I like your post and the way you dissected Jamie……and pointed out the qualities you love in a hero. Oh, and I agree on the brooding.
Yeah. I dislike broody characters. Then again, I am a “glass half full” person so I tend to twitch whenever a “glass half empty” vantage comes into play.
Enjoyed your dissection, but I ruled out smart when I realize one of the reasons I love my husband is because of how he’s made it through life without an education. He graduated high school with a fourth-grade reading level because dyslexia wasn’t diagnosed then. I guess that proves his strength to me because as an author, I’m also an avid reader, and I feel sad that he’s never had the pleasure of escaping to new places and living life in the shoes of someone else, but proud, proud, proud, that he has tackled whatever needed tackling to make it to retirement and being a senior citizen.. 🙂 I’m also not into brooding men.
Well, intelligence isn’t measured by what school you go to. You can be intelligent without having gone through a masters program or something like that. Intelligence is measured more by how you use what you know.
I loved your blog, AJ! Ginger, your husband has had to be smarter than anyone! While reading and writing may be an issue, he’s a genius for figuring out how to cope without those skills! A hero is someone who can take on life’s challenges and make the best of them.
As for brooding men…no use for someone who can’t find the bright side of anything.
There’s smart and there’s educated–2 different things. My hair person has only a high school diploma, but she’s owned her own business for all of the 24 years I’ve known her. She helped raise her 13 siblings because her parents had addictions, and she’s raised her own 2 with the loving help of her husband who does duct work on houses. She’s not educated, but she’s one of the smartest people I know, and I’ve told her that. I’ve got an English degree, but my husband has only a 2-year tech degree that he’s parleyed into becoming a senior engineer.
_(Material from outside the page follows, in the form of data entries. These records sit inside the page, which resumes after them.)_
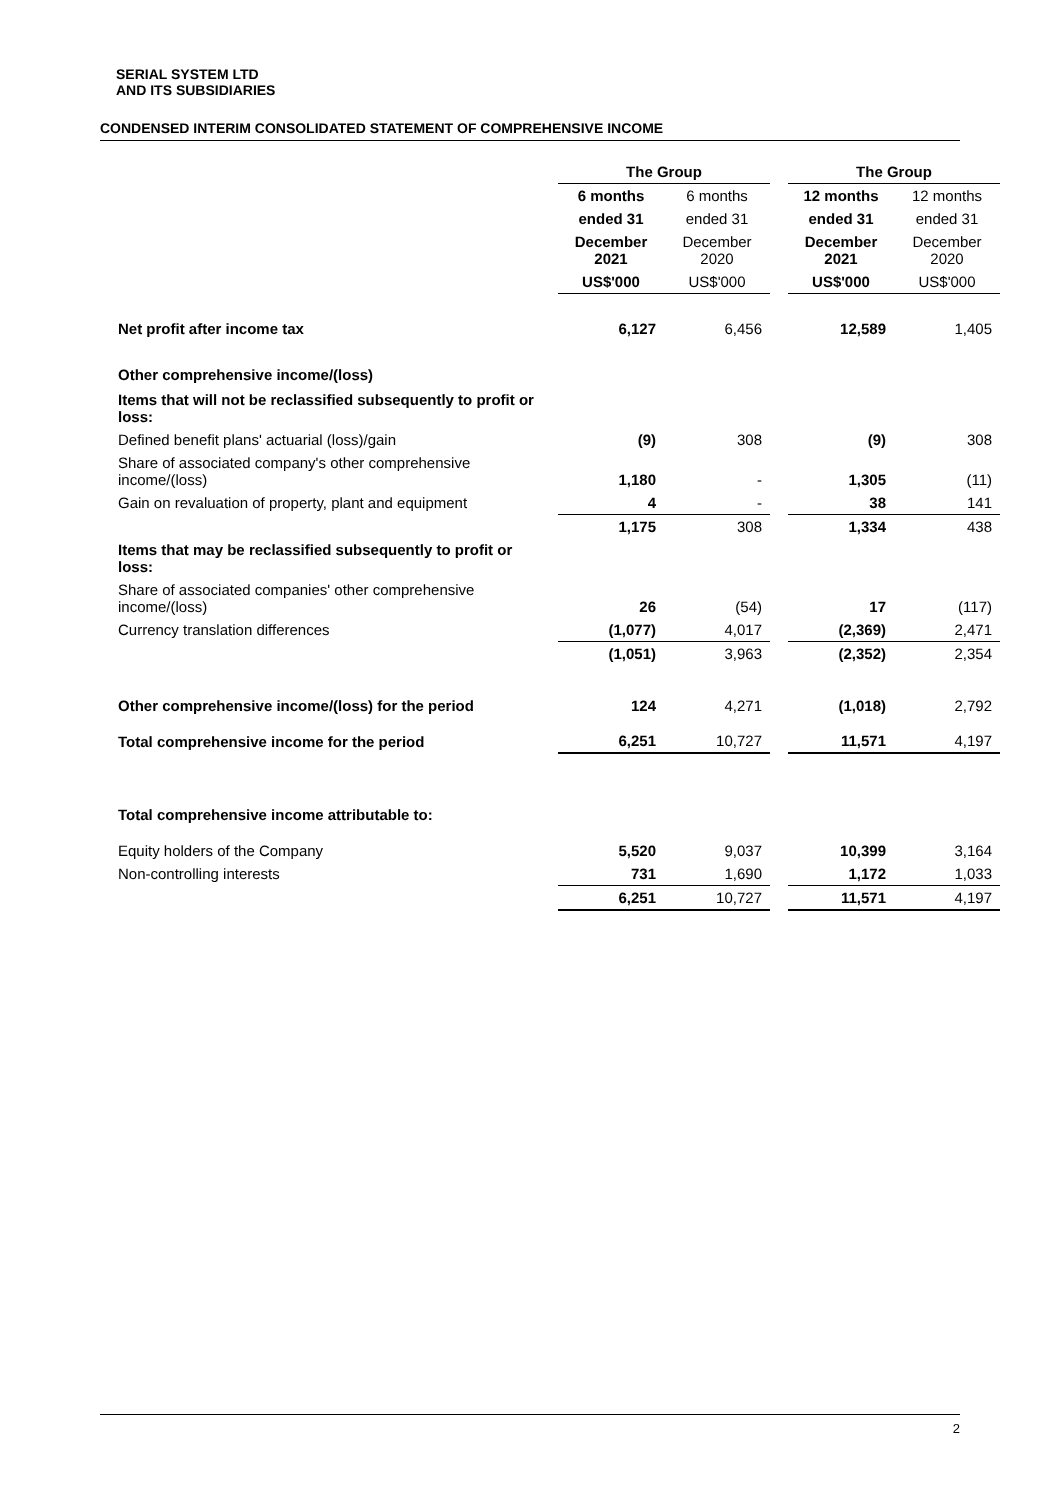SERIAL SYSTEM LTD
AND ITS SUBSIDIARIES
CONDENSED INTERIM CONSOLIDATED STATEMENT OF COMPREHENSIVE INCOME
| | The Group | | | The Group | |
| | 6 months | 6 months | | 12 months | 12 months |
| | ended 31 | ended 31 | | ended 31 | ended 31 |
| | December 2021 | December 2020 | | December 2021 | December 2020 |
| | US$'000 | US$'000 | | US$'000 | US$'000 |
| Net profit after income tax | 6,127 | 6,456 | | 12,589 | 1,405 |
| Other comprehensive income/(loss) | | | | | |
| Items that will not be reclassified subsequently to profit or loss: | | | | | |
| Defined benefit plans' actuarial (loss)/gain | (9) | 308 | | (9) | 308 |
| Share of associated company's other comprehensive income/(loss) | 1,180 | - | | 1,305 | (11) |
| Gain on revaluation of property, plant and equipment | 4 | - | | 38 | 141 |
| | 1,175 | 308 | | 1,334 | 438 |
| Items that may be reclassified subsequently to profit or loss: | | | | | |
| Share of associated companies' other comprehensive income/(loss) | 26 | (54) | | 17 | (117) |
| Currency translation differences | (1,077) | 4,017 | | (2,369) | 2,471 |
| | (1,051) | 3,963 | | (2,352) | 2,354 |
| Other comprehensive income/(loss) for the period | 124 | 4,271 | | (1,018) | 2,792 |
| Total comprehensive income for the period | 6,251 | 10,727 | | 11,571 | 4,197 |
| Total comprehensive income attributable to: | | | | | |
| Equity holders of the Company | 5,520 | 9,037 | | 10,399 | 3,164 |
| Non-controlling interests | 731 | 1,690 | | 1,172 | 1,033 |
| | 6,251 | 10,727 | | 11,571 | 4,197 |
2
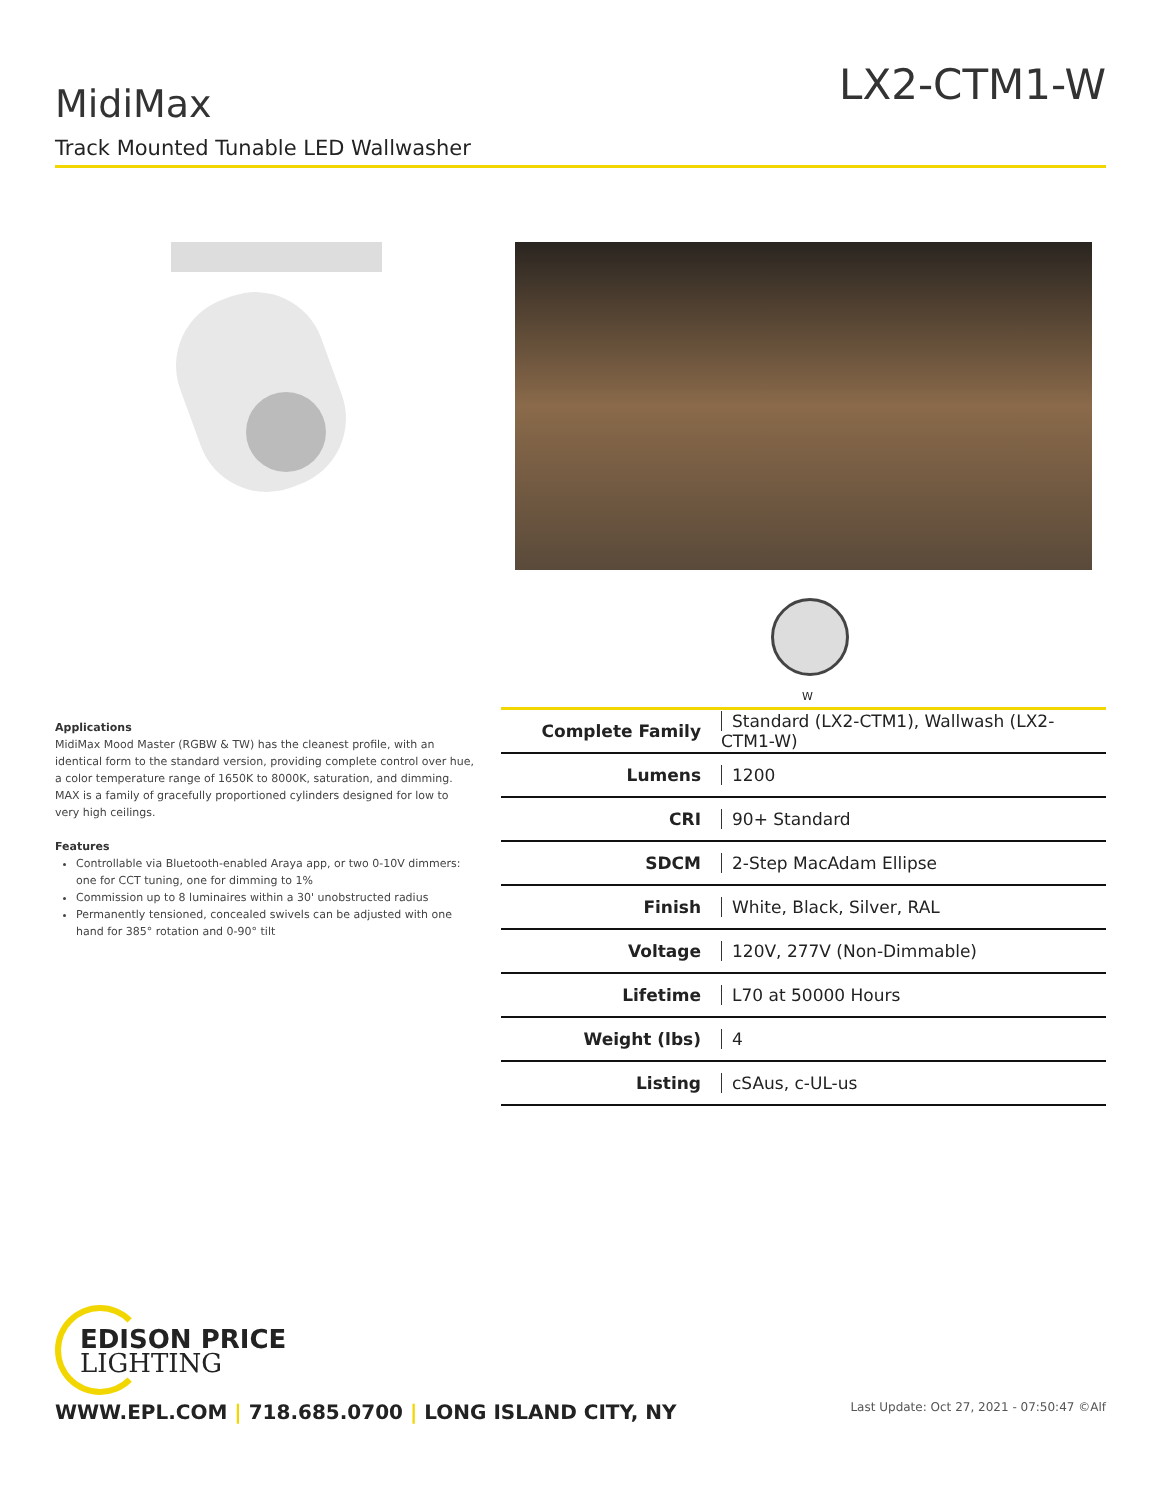LX2-CTM1-W MidiMax
Track Mounted Tunable LED Wallwasher
W
Applications
MidiMax Mood Master (RGBW & TW) has the cleanest profile, with an identical form to the standard version, providing complete control over hue, a color temperature range of 1650K to 8000K, saturation, and dimming. MAX is a family of gracefully proportioned cylinders designed for low to very high ceilings.
Features
Controllable via Bluetooth-enabled Araya app, or two 0-10V dimmers: one for CCT tuning, one for dimming to 1%
Commission up to 8 luminaires within a 30' unobstructed radius
Permanently tensioned, concealed swivels can be adjusted with one hand for 385° rotation and 0-90° tilt
| Complete Family | Standard (LX2-CTM1), Wallwash (LX2-CTM1-W) |
| Lumens | 1200 |
| CRI | 90+ Standard |
| SDCM | 2-Step MacAdam Ellipse |
| Finish | White, Black, Silver, RAL |
| Voltage | 120V, 277V (Non-Dimmable) |
| Lifetime | L70 at 50000 Hours |
| Weight (lbs) | 4 |
| Listing | cSAus, c-UL-us |
EDISON PRICE
LIGHTING
WWW.EPL.COM | 718.685.0700 | LONG ISLAND CITY, NY
Last Update: Oct 27, 2021 - 07:50:47 ©Alf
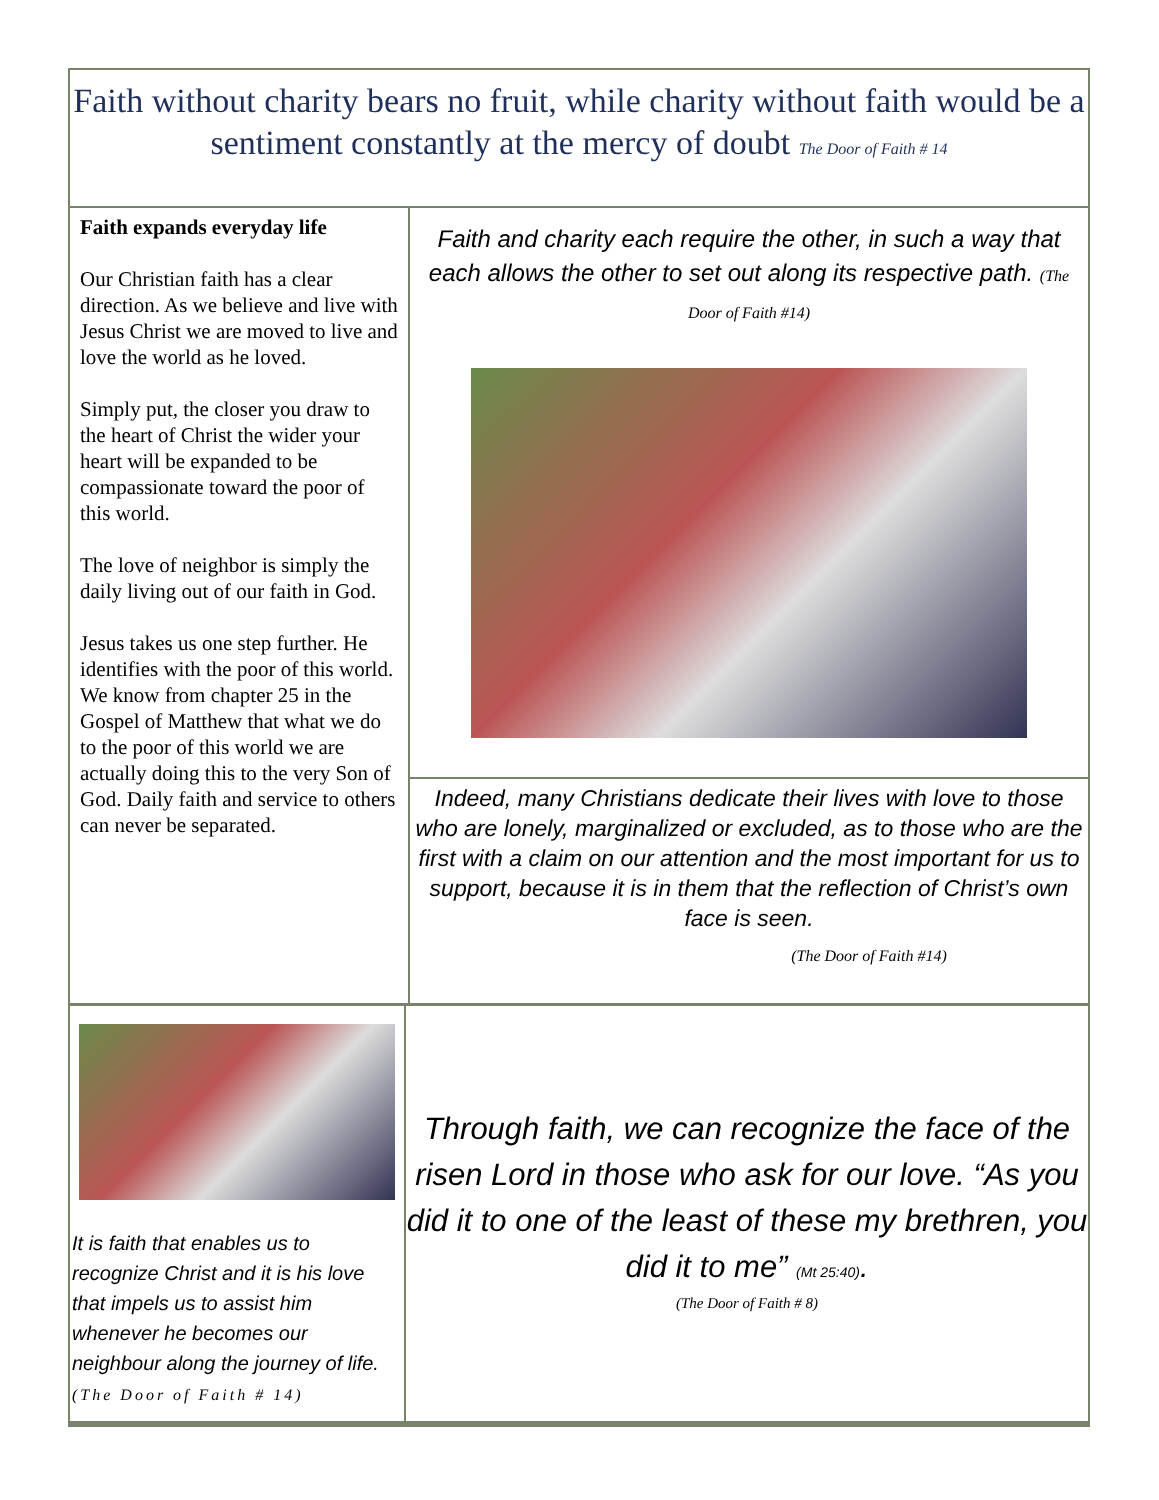Faith without charity bears no fruit, while charity without faith would be a sentiment constantly at the mercy of doubt The Door of Faith # 14
Faith expands everyday life
Our Christian faith has a clear direction. As we believe and live with Jesus Christ we are moved to live and love the world as he loved.
Simply put, the closer you draw to the heart of Christ the wider your heart will be expanded to be compassionate toward the poor of this world.
The love of neighbor is simply the daily living out of our faith in God.
Jesus takes us one step further. He identifies with the poor of this world. We know from chapter 25 in the Gospel of Matthew that what we do to the poor of this world we are actually doing this to the very Son of God. Daily faith and service to others can never be separated.
Faith and charity each require the other, in such a way that each allows the other to set out along its respective path. (The Door of Faith #14)
Indeed, many Christians dedicate their lives with love to those who are lonely, marginalized or excluded, as to those who are the first with a claim on our attention and the most important for us to support, because it is in them that the reflection of Christ’s own face is seen.
(The Door of Faith #14)
It is faith that enables us to recognize Christ and it is his love that impels us to assist him whenever he becomes our neighbour along the journey of life. (The Door of Faith # 14)
Through faith, we can recognize the face of the risen Lord in those who ask for our love. “As you did it to one of the least of these my brethren, you did it to me” (Mt 25:40).
(The Door of Faith # 8)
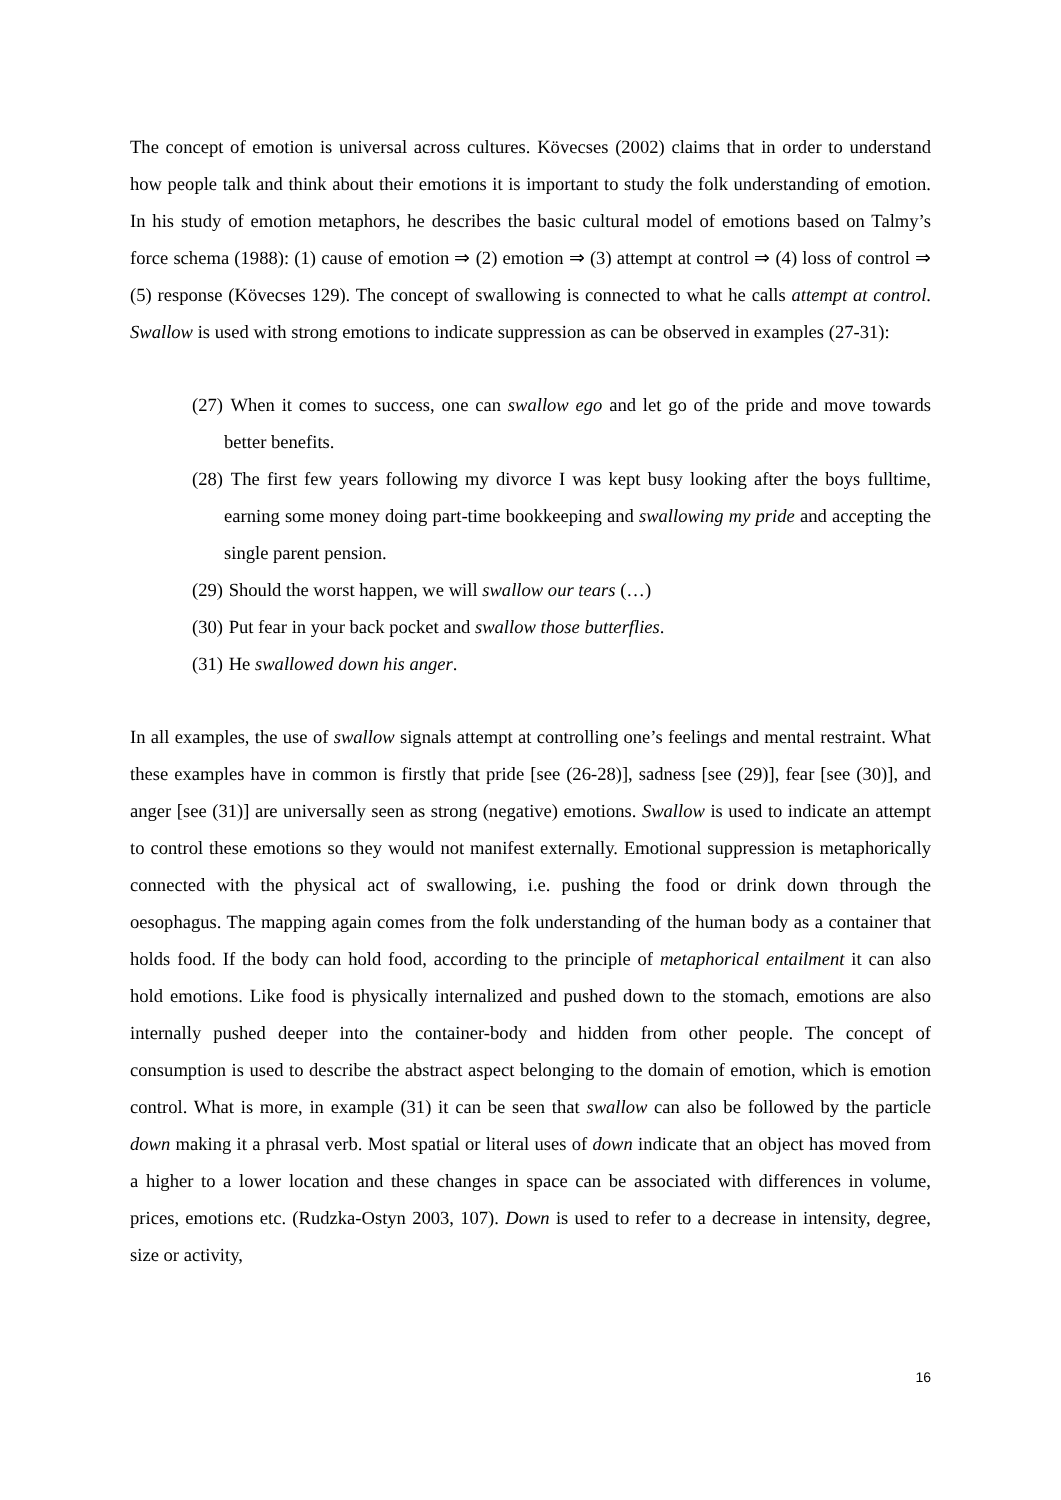The concept of emotion is universal across cultures. Kövecses (2002) claims that in order to understand how people talk and think about their emotions it is important to study the folk understanding of emotion. In his study of emotion metaphors, he describes the basic cultural model of emotions based on Talmy’s force schema (1988): (1) cause of emotion ⇒ (2) emotion ⇒ (3) attempt at control ⇒ (4) loss of control ⇒ (5) response (Kövecses 129). The concept of swallowing is connected to what he calls attempt at control. Swallow is used with strong emotions to indicate suppression as can be observed in examples (27-31):
(27) When it comes to success, one can swallow ego and let go of the pride and move towards better benefits.
(28) The first few years following my divorce I was kept busy looking after the boys fulltime, earning some money doing part-time bookkeeping and swallowing my pride and accepting the single parent pension.
(29) Should the worst happen, we will swallow our tears (…)
(30) Put fear in your back pocket and swallow those butterflies.
(31) He swallowed down his anger.
In all examples, the use of swallow signals attempt at controlling one’s feelings and mental restraint. What these examples have in common is firstly that pride [see (26-28)], sadness [see (29)], fear [see (30)], and anger [see (31)] are universally seen as strong (negative) emotions. Swallow is used to indicate an attempt to control these emotions so they would not manifest externally. Emotional suppression is metaphorically connected with the physical act of swallowing, i.e. pushing the food or drink down through the oesophagus. The mapping again comes from the folk understanding of the human body as a container that holds food. If the body can hold food, according to the principle of metaphorical entailment it can also hold emotions. Like food is physically internalized and pushed down to the stomach, emotions are also internally pushed deeper into the container-body and hidden from other people. The concept of consumption is used to describe the abstract aspect belonging to the domain of emotion, which is emotion control. What is more, in example (31) it can be seen that swallow can also be followed by the particle down making it a phrasal verb. Most spatial or literal uses of down indicate that an object has moved from a higher to a lower location and these changes in space can be associated with differences in volume, prices, emotions etc. (Rudzka-Ostyn 2003, 107). Down is used to refer to a decrease in intensity, degree, size or activity,
16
He also has dyslexia, so he always has to be extra diligent about NOT switching numbers around in formulas or when doing our income taxes. But he works at it and overcomes his problems. And I think he’s the sexiest hero I know!
Intelligent doesn’t mean the person has to have gone to school. I’m sure Jamie, the character mentioned in the post, didn’t have any tutors who taught him how to handle a highly explosive situation like the matter of pledging allegiance to a particular clan. If I remember correctly, he managed to show support without becoming a member of the clan and then sealed that support and earned the respect of all the men in the scene by drinking some very heavy alcohol.
They don’t teach you that in school.
Marci, I agree about the brood factor. The only time it seems socially acceptable in in a Victorian novel.
Honestly, I’ll throw a book to Goodwill if I read the lines; “He’d been duped before.” or “Could he trust her?” or “He wanted so badly to let her in, to let her know the real (insert applicable name here).”
Or … oh, gracious … something along the lines of this …
“His life had become one endless loop of desolate, aching darkness. All the verve had left him when (insert appropriate tragic moment here) and he was convinced it would never come back.”
I acknowledge that we all go through times when we brood. I had about a week of it myself when I got the edits back for one of my manuscripts the other week. But I don’t want to live through 200+ pages of a fictional account of it.